### DIRECTIONS FOR THIS TASK
Rewrite all of the items below as a JSON list of strings, one string per line, and leave out the blank lines.

Top of INPUT DATA

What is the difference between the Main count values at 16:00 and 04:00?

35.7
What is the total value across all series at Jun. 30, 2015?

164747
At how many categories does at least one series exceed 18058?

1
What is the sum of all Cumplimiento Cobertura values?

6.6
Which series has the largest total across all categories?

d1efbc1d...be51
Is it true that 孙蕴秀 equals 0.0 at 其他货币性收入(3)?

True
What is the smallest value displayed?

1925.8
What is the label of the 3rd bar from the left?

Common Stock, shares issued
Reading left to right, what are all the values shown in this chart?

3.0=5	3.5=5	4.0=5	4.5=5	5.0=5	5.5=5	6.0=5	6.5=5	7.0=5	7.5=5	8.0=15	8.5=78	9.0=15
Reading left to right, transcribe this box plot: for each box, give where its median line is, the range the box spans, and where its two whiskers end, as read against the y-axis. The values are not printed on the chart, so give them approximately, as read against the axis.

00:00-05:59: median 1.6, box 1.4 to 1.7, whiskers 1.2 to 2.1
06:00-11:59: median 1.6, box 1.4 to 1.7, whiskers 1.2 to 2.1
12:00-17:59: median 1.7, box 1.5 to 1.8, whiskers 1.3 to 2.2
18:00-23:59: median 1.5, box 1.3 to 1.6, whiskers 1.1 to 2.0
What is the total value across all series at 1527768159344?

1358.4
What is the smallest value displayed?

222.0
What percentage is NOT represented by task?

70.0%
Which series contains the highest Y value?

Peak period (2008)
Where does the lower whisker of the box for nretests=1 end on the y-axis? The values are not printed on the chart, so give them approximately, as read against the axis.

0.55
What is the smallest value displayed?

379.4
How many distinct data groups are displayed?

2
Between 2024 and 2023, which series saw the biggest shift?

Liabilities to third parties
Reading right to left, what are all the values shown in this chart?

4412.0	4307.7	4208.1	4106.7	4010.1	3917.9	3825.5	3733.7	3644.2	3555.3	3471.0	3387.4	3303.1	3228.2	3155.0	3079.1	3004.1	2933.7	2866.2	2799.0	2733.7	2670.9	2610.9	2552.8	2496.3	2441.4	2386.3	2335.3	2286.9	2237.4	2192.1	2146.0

Bottom of INPUT DATA

### RESPONSE AREA
[
  "What is the difference between the Main count values at 16:00 and 04:00?",
  "35.7",
  "What is the total value across all series at Jun. 30, 2015?",
  "164747",
  "At how many categories does at least one series exceed 18058?",
  "1",
  "What is the sum of all Cumplimiento Cobertura values?",
  "6.6",
  "Which series has the largest total across all categories?",
  "d1efbc1d...be51",
  "Is it true that 孙蕴秀 equals 0.0 at 其他货币性收入(3)?",
  "True",
  "What is the smallest value displayed?",
  "1925.8",
  "What is the label of the 3rd bar from the left?",
  "Common Stock, shares issued",
  "Reading left to right, what are all the values shown in this chart?",
  "3.0=5\t3.5=5\t4.0=5\t4.5=5\t5.0=5\t5.5=5\t6.0=5\t6.5=5\t7.0=5\t7.5=5\t8.0=15\t8.5=78\t9.0=15",
  "Reading left to right, transcribe this box plot: for each box, give where its median line is, the range the box spans, and where its two whiskers end, as read against the y-axis. The values are not printed on the chart, so give them approximately, as read against the axis.",
  "00:00-05:59: median 1.6, box 1.4 to 1.7, whiskers 1.2 to 2.1",
  "06:00-11:59: median 1.6, box 1.4 to 1.7, whiskers 1.2 to 2.1",
  "12:00-17:59: median 1.7, box 1.5 to 1.8, whiskers 1.3 to 2.2",
  "18:00-23:59: median 1.5, box 1.3 to 1.6, whiskers 1.1 to 2.0",
  "What is the total value across all series at 1527768159344?",
  "1358.4",
  "What is the smallest value displayed?",
  "222.0",
  "What percentage is NOT represented by task?",
  "70.0%",
  "Which series contains the highest Y value?",
  "Peak period (2008)",
  "Where does the lower whisker of the box for nretests=1 end on the y-axis? The values are not printed on the chart, so give them approximately, as read against the axis.",
  "0.55",
  "What is the smallest value displayed?",
  "379.4",
  "How many distinct data groups are displayed?",
  "2",
  "Between 2024 and 2023, which series saw the biggest shift?",
  "Liabilities to third parties",
  "Reading right to left, what are all the values shown in this chart?",
  "4412.0\t4307.7\t4208.1\t4106.7\t4010.1\t3917.9\t3825.5\t3733.7\t3644.2\t3555.3\t3471.0\t3387.4\t3303.1\t3228.2\t3155.0\t3079.1\t3004.1\t2933.7\t2866.2\t2799.0\t2733.7\t2670.9\t2610.9\t2552.8\t2496.3\t2441.4\t2386.3\t2335.3\t2286.9\t2237.4\t2192.1\t2146.0"
]